Piano Ties and Facial Hair (AKA Hebrew School)
When I was around 6 years old, my parents divorced, my grandmother died and my father remarried a shiksa (that’s a Christian lady, for you non Jewy people reading this).
What does all that have to do, you may wonder, with the title of this blog?
Everything!
You see, my father felt guilty marrying a non-Jew right after his mother died (it’s doubtful she would have approved). Even though my stepmother may seem more Jewy than my real mom to the naked, non-Jewish eye (Stepmom studies Torah with a rabbi & had her daughter/my half-sister do a mikveh-conversion, whereas my real mother doesn’t even believe in God) – all that doesn’t matter; we Jews care more about maternal blood lines, overeating and guilt trips than we do about “Torah Study.” QED: My real mom > Jewy than my stepmom.
Gosh, this blog is getting so mathematical!
But I digress… because what I wanted to point out was that one of the wonderful side-effects of my father feeling guilty in the wake of his mother’s death & divorce & subsequent re-marriage to a non-Jew, was that he threw all three of us kids into Hebrew school for some quicky bar & batmitzvahs.
Which was awesome.
And I’m not just talking about the batmitzvah money. Which was AWESOME.
Or the fact that I wore a purple paisley suit with a white ruffled lace collared blouse, permed hair swept up on one side AND lip-synched at my after-party to “Let’s Go Crazy.”
Which was awesome.
No, I’m talking about the zany fun which was Temple Sinai – the place I had to go for a couple years before my batmitzvah, once a week after school and every Sunday. Not so much the ‘learning the Hebrew alphabet and Torah stories’ – that part was thuddingly boring (though I admit it helped me when I later decided to do the Kabbalah thing and found I remembered how to read the Hebrew letters).

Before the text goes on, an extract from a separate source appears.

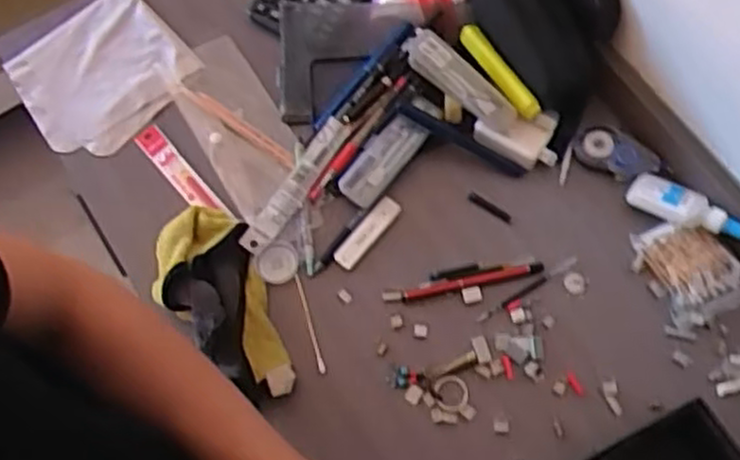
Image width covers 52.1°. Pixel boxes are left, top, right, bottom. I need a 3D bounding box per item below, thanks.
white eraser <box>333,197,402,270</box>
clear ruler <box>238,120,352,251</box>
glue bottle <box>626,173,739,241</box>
[{"bbox_3d":[-0.002,0.002,0.713,0.021,0.011,0.081,39,75,14],"label":"white eraser"},{"bbox_3d":[-0.072,-0.043,0.718,0.025,0.009,0.151,35,76,3],"label":"clear ruler"},{"bbox_3d":[0.295,-0.019,0.696,0.109,0.025,0.039,27,79,24],"label":"glue bottle"}]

It was the people I met there who made it fun – people like Josh, for example, who was about three feet shorter than me, wore a piano tie every single day, followed me and my friend Gaby around everywhere, and ultimately, years later, shocked me by showing up at Yale and being much cooler than I was. Who knew that piano ties were indicators of brilliance and hipness?
Josh was a cute boy, but there were other, cuter boys too, like Jimmy, whom I remember secretly making out with in my sleeping bag during one of the Hebrew School “camp out” nights. We fumbled and fondled, practically suffocating beneath the heavy zipped-up covers, as the rest of the campers around us sang songs like “Uno Candelita, Dos Candelitas.” (I think it’s the Spanish version of “Light the Manora.” No, none of us spoke Spanish. Don’t ask me.)
BTW, These occasional overnight “camp outs” were held INSIDE the Hebrew School auditorium, with nary a walk into something green like grass or even moss for the duration of the retreat. We were such wusses.
And then there were the teachers that made the whole Hebrew school thing awesome, too – people like my teacher Danny who never failed to make us laugh, or the overlarge woman with unruly facial hair and moles the size of a large country tick.
Plus I remember one teacher telling me that some Jews believed in angels, and even reincarnation. For my little Agnostic mind, she planted a seed that would grow years later, after reading Many Lives, Many Masters, Autobiography of a Yogi, and finally, The Way, as I found my way to the Kabbalah Centre.
Where… so far… I haven’t found anyone wearing a piano tie or female facial fuzz.
A girl can still hope, can’t she?
c/xo,
Sheva (BatSheva Vaknin)
I'm not kidding, I really think this is the lady who taught me the Aleph Bet. I'd recognize that beard anywhere!